• **Exercise objective**
Repeat word for word the text that follows each picture in the rows below, keeping every line in its original order. Leave the pictures themselves out of your answer.

• **Supplied records**
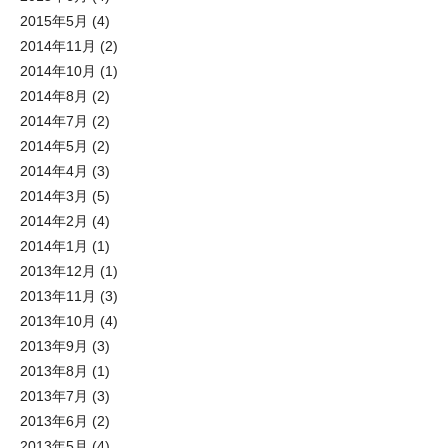
2015年5月
(4)
2014年11月
(2)
2014年10月
(1)
2014年8月
(2)
2014年7月
(2)
2014年5月
(2)
2014年4月
(3)
2014年3月
(5)
2014年2月
(4)
2014年1月
(1)
2013年12月
(1)
2013年11月
(3)
2013年10月
(4)
2013年9月
(3)
2013年8月
(1)
2013年7月
(3)
2013年6月
(2)
2013年5月
(4)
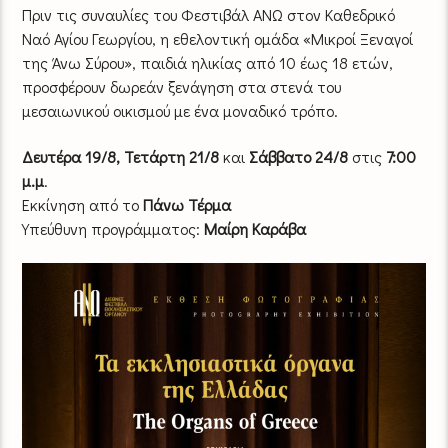
Πριν τις συναυλίες του Φεστιβάλ ΑΝΩ στον Καθεδρικό
Ναό Αγίου Γεωργίου, η εθελοντική ομάδα «Μικροί Ξεναγοί
της Άνω Σύρου», παιδιά ηλικίας από 10 έως 18 ετών,
προσφέρουν δωρεάν ξενάγηση στα στενά του
μεσαιωνικού οικισμού με ένα μοναδικό τρόπο.
Δευτέρα 19/8, Τετάρτη 21/8
και
Σάββατο 24/8
στις
7:00
μ.μ
.
Εκκίνηση από το
Πάνω Τέρμα
Υπεύθυνη προγράμματος:
Μαίρη Καράβα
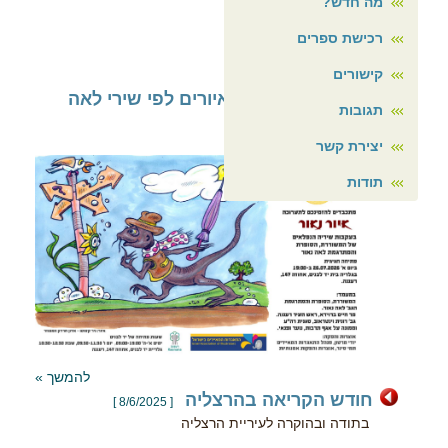
מה חדש?
רכישת ספרים
עוד ב"מה חדש?"
קישורים
איור נאור תערוכת איורים לפי שירי לאה
תגובות
נאור
[ 10/7/2026 ]
יצירת קשר
תודות
להמשך »
חודש הקריאה בהרצליה
[ 8/6/2025 ]
בתודה ובהוקרה לעיריית הרצליה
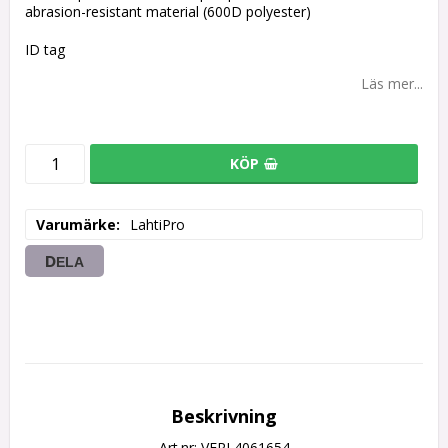
abrasion-resistant material (600D polyester)
ID tag
Läs mer...
KÖP
Varumärke
LahtiPro
DELA
Beskrivning
Art.nr: VERL4061654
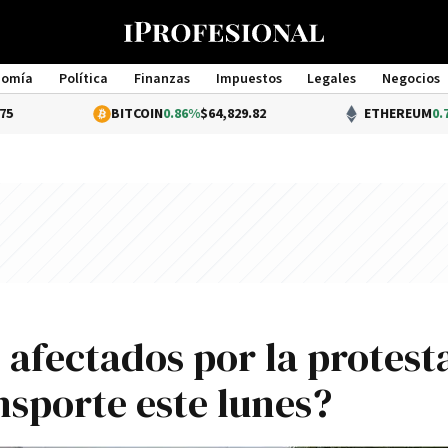
nomía
Política
Finanzas
Impuestos
Legales
Negocios
Management
BITCOIN
0.86%
$64,829.82
ETHEREUM
0.77%
$1,914.29
afectados por la protest
nsporte este lunes?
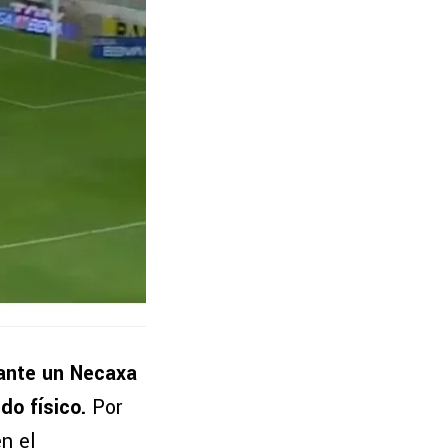
 ante un Necaxa
do físico.
Por
n el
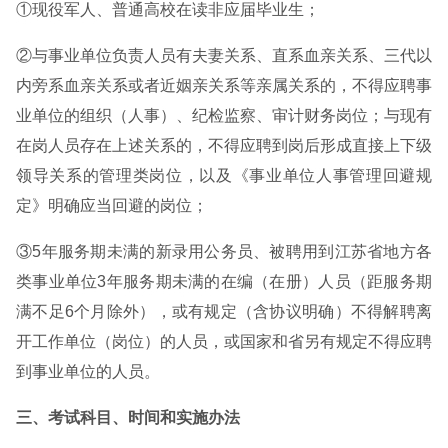
①现役军人、普通高校在读非应届毕业生；
②与事业单位负责人员有夫妻关系、直系血亲关系、三代以
内旁系血亲关系或者近姻亲关系等亲属关系的，不得应聘事
业单位的组织（人事）、纪检监察、审计财务岗位；与现有
在岗人员存在上述关系的，不得应聘到岗后形成直接上下级
领导关系的管理类岗位，以及《事业单位人事管理回避规
定》明确应当回避的岗位；
③5年服务期未满的新录用公务员、被聘用到江苏省地方各
类事业单位3年服务期未满的在编（在册）人员（距服务期
满不足6个月除外），或有规定（含协议明确）不得解聘离
开工作单位（岗位）的人员，或国家和省另有规定不得应聘
到事业单位的人员。
三、考试科目、时间和实施办法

• **Response to the exercise**
2015年5月
(4)
2014年11月
(2)
2014年10月
(1)
2014年8月
(2)
2014年7月
(2)
2014年5月
(2)
2014年4月
(3)
2014年3月
(5)
2014年2月
(4)
2014年1月
(1)
2013年12月
(1)
2013年11月
(3)
2013年10月
(4)
2013年9月
(3)
2013年8月
(1)
2013年7月
(3)
2013年6月
(2)
2013年5月
(4)
Πριν τις συναυλίες του Φεστιβάλ ΑΝΩ στον Καθεδρικό
Ναό Αγίου Γεωργίου, η εθελοντική ομάδα «Μικροί Ξεναγοί
της Άνω Σύρου», παιδιά ηλικίας από 10 έως 18 ετών,
προσφέρουν δωρεάν ξενάγηση στα στενά του
μεσαιωνικού οικισμού με ένα μοναδικό τρόπο.
Δευτέρα 19/8, Τετάρτη 21/8
και
Σάββατο 24/8
στις
7:00
μ.μ
.
Εκκίνηση από το
Πάνω Τέρμα
Υπεύθυνη προγράμματος:
Μαίρη Καράβα
מה חדש?
רכישת ספרים
עוד ב"מה חדש?"
קישורים
איור נאור תערוכת איורים לפי שירי לאה
תגובות
נאור
[ 10/7/2026 ]
יצירת קשר
תודות
להמשך »
חודש הקריאה בהרצליה
[ 8/6/2025 ]
בתודה ובהוקרה לעיריית הרצליה
abrasion-resistant material (600D polyester)
ID tag
Läs mer...
KÖP
Varumärke
LahtiPro
DELA
Beskrivning
Art.nr: VERL4061654
nomía
Política
Finanzas
Impuestos
Legales
Negocios
Management
BITCOIN
0.86%
$64,829.82
ETHEREUM
0.77%
$1,914.29
afectados por la protest
nsporte este lunes?
 ante un Necaxa
do físico.
Por
n el
①现役军人、普通高校在读非应届毕业生；
②与事业单位负责人员有夫妻关系、直系血亲关系、三代以
内旁系血亲关系或者近姻亲关系等亲属关系的，不得应聘事
业单位的组织（人事）、纪检监察、审计财务岗位；与现有
在岗人员存在上述关系的，不得应聘到岗后形成直接上下级
领导关系的管理类岗位，以及《事业单位人事管理回避规
定》明确应当回避的岗位；
③5年服务期未满的新录用公务员、被聘用到江苏省地方各
类事业单位3年服务期未满的在编（在册）人员（距服务期
满不足6个月除外），或有规定（含协议明确）不得解聘离
开工作单位（岗位）的人员，或国家和省另有规定不得应聘
到事业单位的人员。
三、考试科目、时间和实施办法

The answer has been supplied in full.